Anyway, I don’t know what I’m doing. Trying to do the best I can, I suppose. Veganism and class is a hard subject, but I think we at the grassroots need to redefine it, remix it, and stake our claim.
” Sometimes I don’t even like the word “vegan,” because it so often conjures a bunch of things I am not and that I don’t do and that aren’t even any closer to “nature” than we probably ought to aspire. I’m just a dude that eats fruits and vegetables, like bananas and spinach and watermelon and things, not even organic because I’m just broke as a mofo.
Anyway, I don’t know what I’m doing. Trying to do the best I can, I suppose. Veganism and class is a hard subject, but I think we at the grassroots need to redefine it, remix it, and stake our claim.”
This. So much. I admire your way with words and your outlook.
I am also afraid to label myself as ‘vegan’ to others, because of the associations it conjures (especially for omnivores), when to me it is just a natural and yummy thing that I do because it feels better.
Thank you for your insightful comments!
excellent post. i find so few vegans in the U.S. who are willing to talk about class, and so few other activists who dare to see how animals have been dragged into the class war. it seems to me that just as class society developed with the notion of private property, so too all the nastiest forms of oppression. when human society began to think of land, food, and other resources as private property, monopolized by one class over another, it also became easy to think of other beings the same way: slaves, women and children, and domestic animals. it’s really heartening to find others thinking through these issues!
This is very interesting. I think veganism is quite often portrayed as only for the upper middle class or the rich, which is why I like projects like http://dollamenu.wordpress.com/ which proves by living it that a healthy vegan diet is possible on a small budget. And also the Window Farm project, which aims to allow people to grow produce in their inner city apartment with a recycled plastic bottle hanging garden.
And of course I know that I’m speaking from a position of privilege, and I don’t expect or need everyone to be vegan, nor judge those who are not, whatever their reasons may be. I just know that it’s right for me. I feel uncomfortable promoting it heavily like some people do, and only really encourage when someone already seems interested.

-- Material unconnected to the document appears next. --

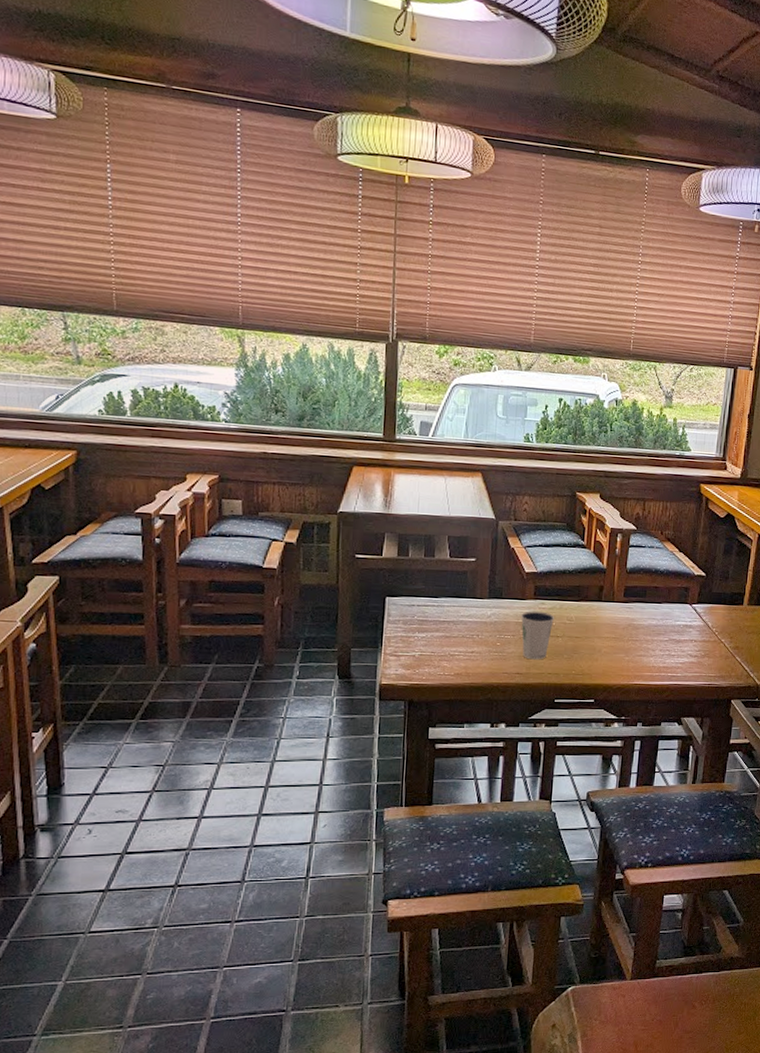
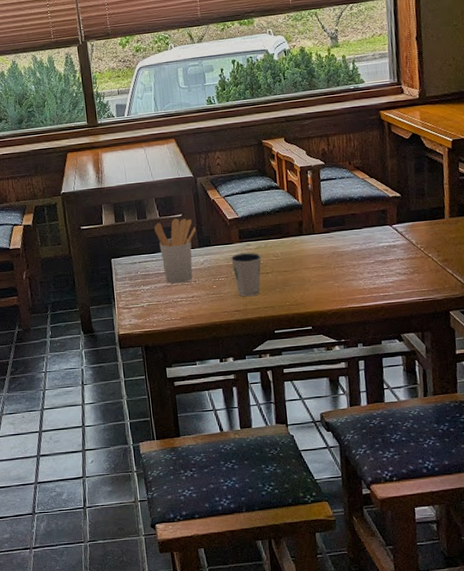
utensil holder: none [441,562,488,636] -> present [154,218,196,284]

This blog is very eye-opening for me, as someone who has never really thought about the politics of veganism. I appreciate the well written and thought out post 🙂
First, millions of animals are killed each year through the harvesting of various plant based products: their land is razed, machines that till the land chop them to pieces, pesticides are sprayed liberally…

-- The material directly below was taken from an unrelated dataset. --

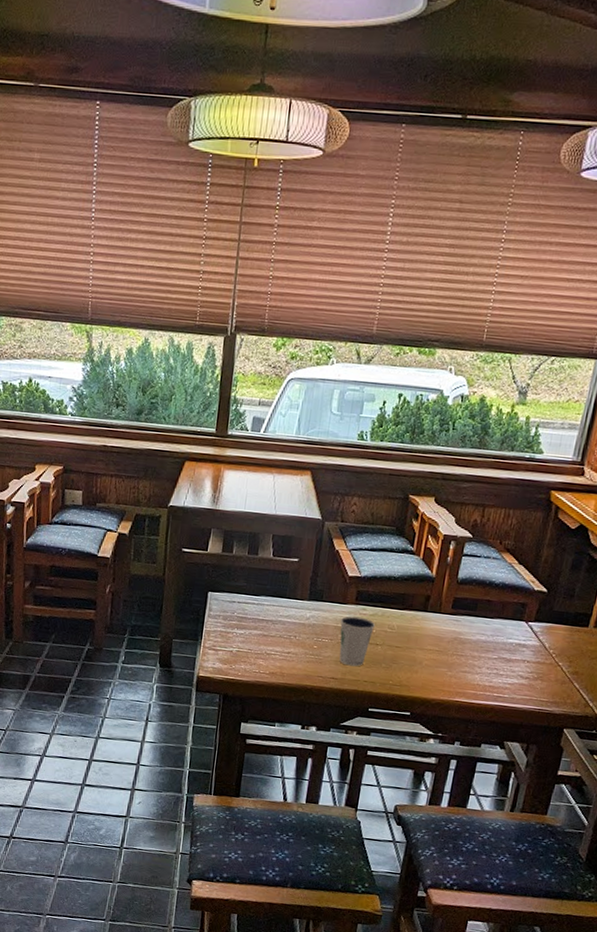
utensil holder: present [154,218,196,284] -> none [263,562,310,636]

Second, some of the wealthiest people in most first world countries are, contrary to what you’ve said, relatively thin. The US food infrastructure peddles shitty products (tons of meat-by products) to those of the lower classes. There’s a obesity epidemic, and most who fall within this statistic are not the capitalist elite who can afford to eat otherwise…

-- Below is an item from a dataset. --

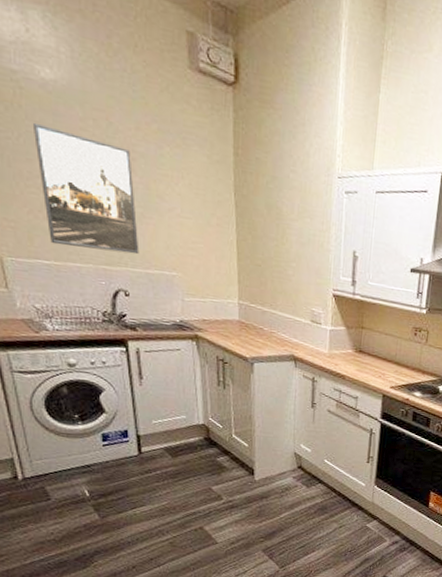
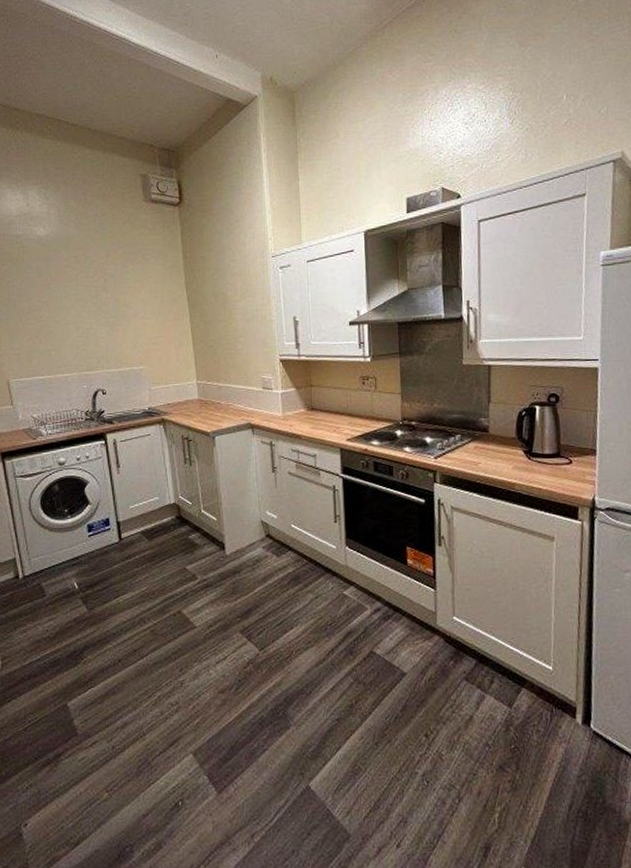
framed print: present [32,122,139,255] -> none [31,269,113,362]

More animals are killed to grow crops to feed to animals which are then killed than would be killed simply to grow crops for us to eat. “Food” animals must eat something, and we grow the crops they eat. Depending on the crop (usually corn) and the “food” animal (usually cows and chickens), it can take up to 20x the amount of land, and thus field mice/crickets/etc, to produce an equivalent amount of human-ready calories.